井藤 もちろんです! たとえば、マンガでは、執筆のテクニックを教えるレッスンもあれば、片や編集さんへの営業の仕方をコミュニティーで共有するなんてこともしています。“AKIBAPOP:DOJO”には、すでに商業デビューされているマンガ家さんのレッスンもけっこう多いので。

――あの雑誌の編集はきびしいから心したほうがいいとか?

井藤 (笑)。雰囲気的には“私塾”みたいな感じですね。先生たちも個人でやっていらっしゃる方が多いです。企業に所属されている方もいらっしゃいますが、あくまで個人としてやっていらっしゃるんです。自分のアイデンティティーとか、スタイルを伝えているような感じです。松下村塾みたいな……というと、ちょっと言い過ぎかもしれませんが。

――なんか居心地はよさそうですね。

井藤 けっこうおもしろいと思いますよ。さらにもうひとつ例を挙げると、ゲームのコミュニティーもあったりします。主催されているのがゲームのプログラマーさんなのですが、“アプリをひと月に1本開発する”(先生/ナメプロ氏)というのを目標にしていて、そのうえで、“AKIBAPOP:DOJO”で開発者・イラストレーターさんまで募集したんですよ。
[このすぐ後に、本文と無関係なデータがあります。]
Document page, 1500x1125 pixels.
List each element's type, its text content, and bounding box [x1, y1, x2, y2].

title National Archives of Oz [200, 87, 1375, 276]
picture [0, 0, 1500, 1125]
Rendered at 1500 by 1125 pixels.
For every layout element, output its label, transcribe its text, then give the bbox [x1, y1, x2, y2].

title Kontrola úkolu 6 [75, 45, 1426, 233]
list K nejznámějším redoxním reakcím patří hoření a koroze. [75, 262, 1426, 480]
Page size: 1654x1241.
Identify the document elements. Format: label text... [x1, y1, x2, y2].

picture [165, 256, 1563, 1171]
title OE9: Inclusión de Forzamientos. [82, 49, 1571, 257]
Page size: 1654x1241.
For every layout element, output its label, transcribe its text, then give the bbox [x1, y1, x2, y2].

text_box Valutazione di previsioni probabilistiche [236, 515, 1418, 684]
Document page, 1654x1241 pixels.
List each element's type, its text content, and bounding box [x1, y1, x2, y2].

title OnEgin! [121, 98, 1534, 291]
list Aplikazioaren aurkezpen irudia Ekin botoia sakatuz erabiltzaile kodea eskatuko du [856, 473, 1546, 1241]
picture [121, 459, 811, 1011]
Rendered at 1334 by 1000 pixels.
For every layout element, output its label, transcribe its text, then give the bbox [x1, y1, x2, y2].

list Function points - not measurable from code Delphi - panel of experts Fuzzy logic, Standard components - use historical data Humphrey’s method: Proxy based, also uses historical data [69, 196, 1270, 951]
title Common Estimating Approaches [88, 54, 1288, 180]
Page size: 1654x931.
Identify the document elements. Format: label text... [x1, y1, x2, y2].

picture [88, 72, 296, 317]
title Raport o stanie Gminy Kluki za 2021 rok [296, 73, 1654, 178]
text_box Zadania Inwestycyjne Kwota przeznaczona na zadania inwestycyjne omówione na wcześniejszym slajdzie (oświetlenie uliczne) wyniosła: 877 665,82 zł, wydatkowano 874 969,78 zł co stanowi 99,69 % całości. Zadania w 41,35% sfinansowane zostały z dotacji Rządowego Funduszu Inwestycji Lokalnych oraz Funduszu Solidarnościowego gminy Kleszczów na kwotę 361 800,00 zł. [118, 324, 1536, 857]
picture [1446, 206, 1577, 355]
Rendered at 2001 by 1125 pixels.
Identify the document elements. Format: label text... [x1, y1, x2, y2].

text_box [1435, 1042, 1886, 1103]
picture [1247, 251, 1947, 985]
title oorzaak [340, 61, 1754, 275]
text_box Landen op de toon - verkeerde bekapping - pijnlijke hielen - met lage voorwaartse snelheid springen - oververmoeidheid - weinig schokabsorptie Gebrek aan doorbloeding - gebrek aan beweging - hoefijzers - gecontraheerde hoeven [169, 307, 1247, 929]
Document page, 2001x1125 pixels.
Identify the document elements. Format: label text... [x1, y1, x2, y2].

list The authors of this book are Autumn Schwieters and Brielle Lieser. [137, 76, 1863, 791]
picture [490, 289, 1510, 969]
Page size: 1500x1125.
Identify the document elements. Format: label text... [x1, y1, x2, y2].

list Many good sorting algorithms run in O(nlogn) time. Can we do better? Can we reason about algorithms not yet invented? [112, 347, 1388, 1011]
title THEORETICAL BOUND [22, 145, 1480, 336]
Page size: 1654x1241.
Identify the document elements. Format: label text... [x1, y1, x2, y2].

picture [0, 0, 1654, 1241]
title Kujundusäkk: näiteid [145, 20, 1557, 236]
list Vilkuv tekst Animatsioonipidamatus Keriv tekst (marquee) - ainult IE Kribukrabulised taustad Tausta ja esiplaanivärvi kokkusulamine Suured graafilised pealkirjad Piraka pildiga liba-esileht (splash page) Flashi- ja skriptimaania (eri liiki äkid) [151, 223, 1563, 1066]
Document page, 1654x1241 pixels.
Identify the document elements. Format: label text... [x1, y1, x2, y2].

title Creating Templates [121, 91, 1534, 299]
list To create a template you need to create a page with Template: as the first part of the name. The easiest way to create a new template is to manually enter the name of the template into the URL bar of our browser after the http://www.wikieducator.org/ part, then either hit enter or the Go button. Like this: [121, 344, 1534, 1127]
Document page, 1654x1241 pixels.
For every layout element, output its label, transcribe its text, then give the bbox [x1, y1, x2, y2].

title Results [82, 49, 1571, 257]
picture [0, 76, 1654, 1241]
――なるほど。まさに人を募集するには最適のコミュニティーですね。

井藤 そうなんです。皆さん積極的に参加してくださるわけです。すでに何作か無料アプリとしてリリースしているのですが、先日は『俺の年末年始は修羅場過ぎる』を配信しました。略して『俺修羅』。ちなみに『俺修羅』は、ただいま第2弾を絶賛制作中です(※App Storeはこちら※Google Playはこちら)。

――おもしろいですね(笑)。ゆくゆくはアニメ化とかしてみたり?

井藤 正直、できたらいいなとは思っています。弊社には“トラゲー”というゲームプラットフォームもあるので、ゆくゆくは、“AKIBAPOP:DOJO”で制作したコンテンツを、弊社のグループネットワークを駆使して、何かしらの形で作品として世に出していくという方向に持っていけたらいいなと。“AKIBAPOP:DOJO”では、日々コンテンツが生まれているのですが、レッスンから生まれた作品の展示コーナーを作っていたりするので、ご興味をお持ちいただけたようでしたら、一度ご覧いただけるとうれしいです。